Sudan: UN Confirms Biggest Forced Displacement in Darfur Since Years

Photo: Derk Segaar/IRIN
Displaced (file photo)

Khartoum — A statement issued by the UN Resident and Humanitarian Coordinator in Sudan on Wednesday, 16 January, confirms the biggest forced displacement in Darfur since years.

A dispute between Abbala and Benni Hussein tribesmen led to the spark of hostilities in the gold mining area of Jebel 'Amer, North Darfur, on 6 January. Initial reports suggested that at least 60,000 workers fled the region in the first two days of clashes.

Mr. Ali Al-Za'tari, UN Resident and Humanitarian Coordinator in Sudan, said in the statement that inter-tribal fighting in the Jebel 'Amer gold mining areas of North Darfur has left more than 100 people dead and forced an estimated 70,000 people to flee their homes and seek refuge in places like Al-Seraif, Saraf Omra, Garra Az Azawiya, Kabkabiya and Abu Gamra.

Clashes

Radio Dabanga reported earlier this week that an estimated 100,000 people were forced to flee their homes after clashes between the Arab tribes of Abbala and Beni Hussein erupted in the Jebel 'Amer gold mining areas of North Darfur over the past few weeks.

The statement expressed deep concern about the fighting and added that the UN as well as aid organizations have been working with state and federal government authorities and UNAMID in an attempt to provide urgent aid to all affected civilians.
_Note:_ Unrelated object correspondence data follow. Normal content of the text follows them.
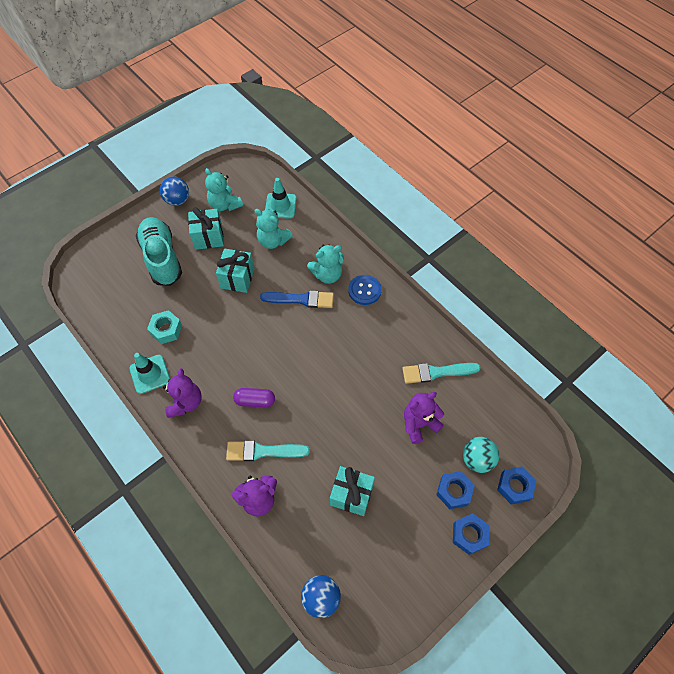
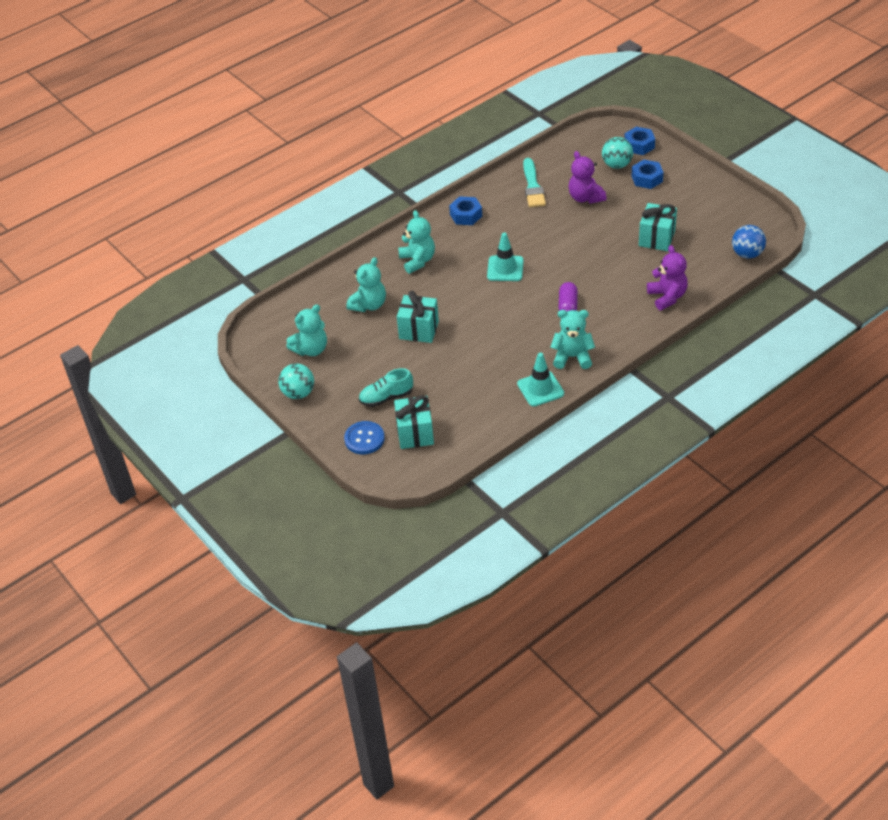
camera: 85 degrees left, 15 degrees down
(162, 258) = (386, 397): turquoise shoe -> turquoise shoe, size x0.57
(166, 330) = (485, 382): turquoise nut -> none
(177, 200) = (298, 393): blue ball -> turquoise ball
(185, 402) = (572, 357): purple teddy bear -> turquoise teddy bear
(208, 237) = (359, 359): turquoise gift -> turquoise gift (415, 433)
(263, 451) = (620, 297): turquoise brush -> none
(280, 206) = (318, 301): turquoise traffic cone -> turquoise traffic cone (505, 269)
(301, 299) = (448, 279): blue brush -> none
(364, 290) = (439, 233): blue button -> blue button (364, 439)
(469, 535) = (683, 171): blue nut -> blue nut (466, 215)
Furthermore, the statement said that the largest concentration of displaced people is in Al-Seraif, where thousands of people are in urgent need of food, water, shelter and medical attention. Humanitarian agencies were able to deliver some medical supplies to the area in the meantime. Also, food aid convoys are on their way to the area despite continued tension among armed tribesmen.

East Jebel Marra

Lastly, it was added that fighting between government forces and armed groups in the locality of East Jebel Marra in Central Darfur recently has led to the displacement of more than 30,000 people, according to the Sudan Humanitarian Aid Commission.